Independently discovered in 1735 by Antonio de Ulloa and in 1741 by Charles Wood, platinum is named from the Spanish platina or "silver". The metal is classified as precious owing to its scarcity and commercial demand. It is very heavy and silvery white and is used in laboratory instruments, jewelry, medical and dental items, and electrical contacts. Because it is immune to air oxidation the metal is often found in native form in nature.

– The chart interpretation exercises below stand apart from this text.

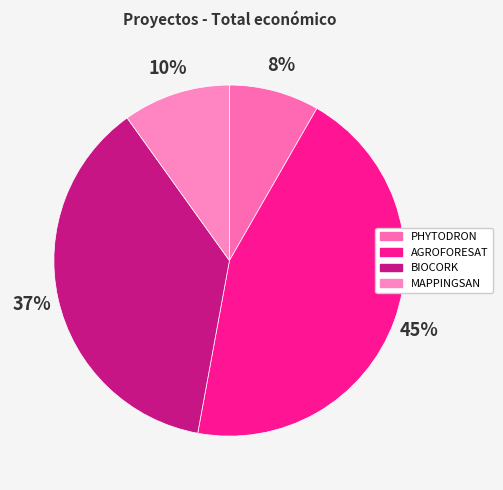

Which category has the biggest portion of the pie?

AGROFORESAT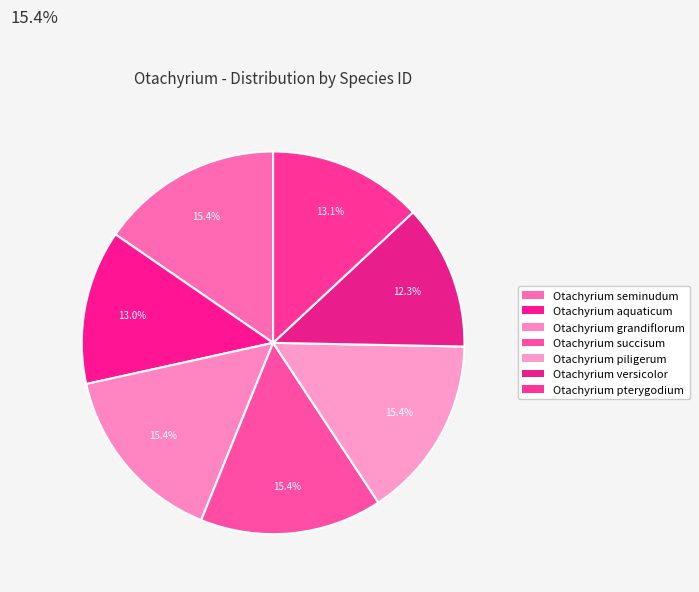

How many slices are in this pie chart?

7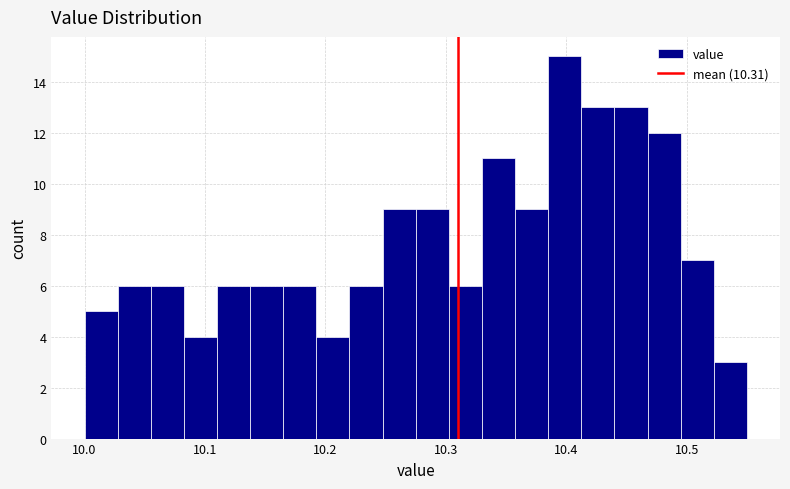

Read against the x-axis, roughly where is the centre of the tallest bar?

10.40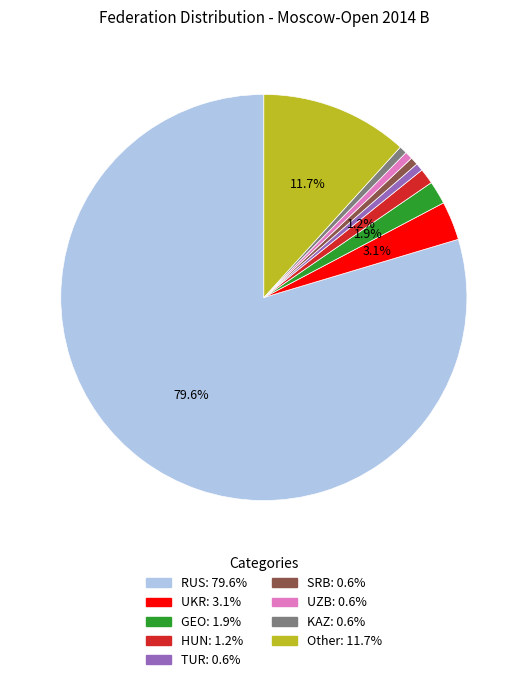

Which category has the biggest portion of the pie?

RUS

It is sometimes found in a rare, naturally occurring alloy, platiniridium.

Naturally occurring platinum is a mixture of six non-radioactive isotopes.

Darmstadtium (Ds)

As early as 1991, scientists at Berkeley reported evidence of element 110, but definitive work seems to have emerged in November of 1994 from the GSI laboratory in Darmstadt, Germany. To produce a single atom of 110, the researchers used the UNILAC accelerator to bombard a target of lead over many days with more than a billion nickel atoms. Detectors searched each collision for element 110's distinctive (predicted) decay sequence.

A team at Berkeley duplicated the synthesis, fusing nickel-64 and lead-208 nuclei in June 2003. The IUPAC approved the name "darmstadtium" (after the laboratory at which the discovery was made) in August of 2003.